Ziet daar het werk der Oostindische Compagnie. Haar optreden tegen de bewoners dier gewesten was vaak hard en wreed. Wij willen dat niet verontschuldigen door de opmerking, dat overal in dien tijd de blanke rassen op dezelfde wijze optraden tegen de gekleurde. Het is en blijft betreurenwaardig. Toch ontbrak de lichtzijde niet: Wat in het werk werd gesteld in Indië, op Ceylon, op Formosa en elders om de inwoners op te voeden tot wat toen het hoogste geestelijke peil werd geacht, wekt bewondering, al kunnen wij begrijpen, dat zulk werk op den duur niet kon behouden blijven. En in de latere jaren der compagnie zijn duidelijk de sporen te ontdekken van een hoogere opvatting van hare roeping.
Na het failliet der ‘kompanie’ en het in menig opzicht verdienstelijke Engelsche tusschenbestuur, kreeg het Koninkrijk der Nederlanden de moeilijke taak om al die vestigingen in het groote Eilandenrijk tot een eenheid te brengen. Die taak is volbracht in de eeuw, die achter ons ligt.

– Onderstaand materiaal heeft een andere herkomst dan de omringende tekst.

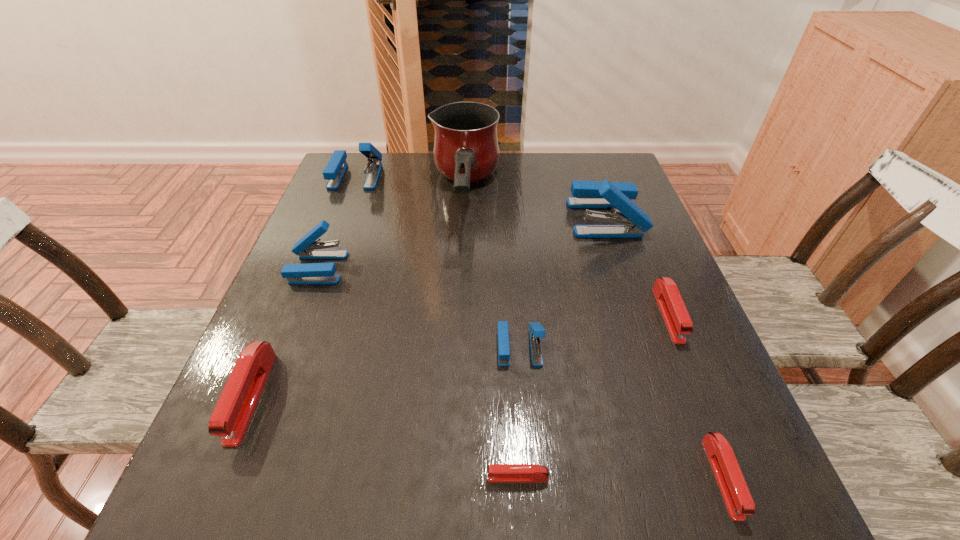
What are the coordinates of `the third smallest red stapler` in the screenshot? It's located at (679, 324).

This screenshot has width=960, height=540. Identify the location of the farthest red stapler. [x=679, y=324].

Locate an element on the screen. The width and height of the screenshot is (960, 540). the third biggest red stapler is located at coordinates (736, 495).

You are a GUI agent. You are given a task and a screenshot of the screen. Output one action in this format:
    pyautogui.click(x=<x>, y=<y>)
    Task: Click on the seventh tallest stapler
    The image size is (960, 540).
    Given the screenshot: What is the action you would take?
    pyautogui.click(x=736, y=495)

Where is `the shortest stapler`? the shortest stapler is located at coordinates (497, 473).

The width and height of the screenshot is (960, 540). What are the coordinates of `the shortest object` in the screenshot? It's located at (497, 473).

The width and height of the screenshot is (960, 540). Identify the location of free space located 0.390m on the handle side of the tallest object. (455, 407).

Identify the location of free space located on the left of the eighth shortest object. (414, 218).

Find the location of a particular element. vacant region located 0.100m on the front of the third smallest blue stapler is located at coordinates (342, 212).

The image size is (960, 540). What are the coordinates of `free space located on the back of the sixth shortest stapler` in the screenshot? It's located at (329, 236).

Ook hier fouten, vergissingen, dwalingen, tekortkomingen; dat behoeft niet bemanteld te worden
Maar ik herhaal: Die taak is volbracht en wel door het kleine Nederland met geringe hulpmiddelen en op een wijze, die zonder uitzondering de bewondering wekt van jederen vreemdeling. Al die vestingen zijn gebracht onder één Bestuur; tegenstribbelende of vijandige potentaatjes met beleid of met dwang genoopt tot medewerking aan waarachtig volksbelang. Misbruiken en wreedheden overal afgeschaft, het verkeerswezen, zelfs in onherbergzame oorden, ontwikkeld; een einde gemaakt aan in alle deelen van het rijk eindelooze veeten en oorlogen; daardoor orde, rust en welvaart gebracht, waar vroeger de grootste ellende heerschte; de eilanden aan den evenaar gemaakt tot een éénheid; Indië opgevoerd tot een belangrijk voortbrengingsland voor de wereldmarkt, waarmede van dag tot dag meer rekening wordt gehouden.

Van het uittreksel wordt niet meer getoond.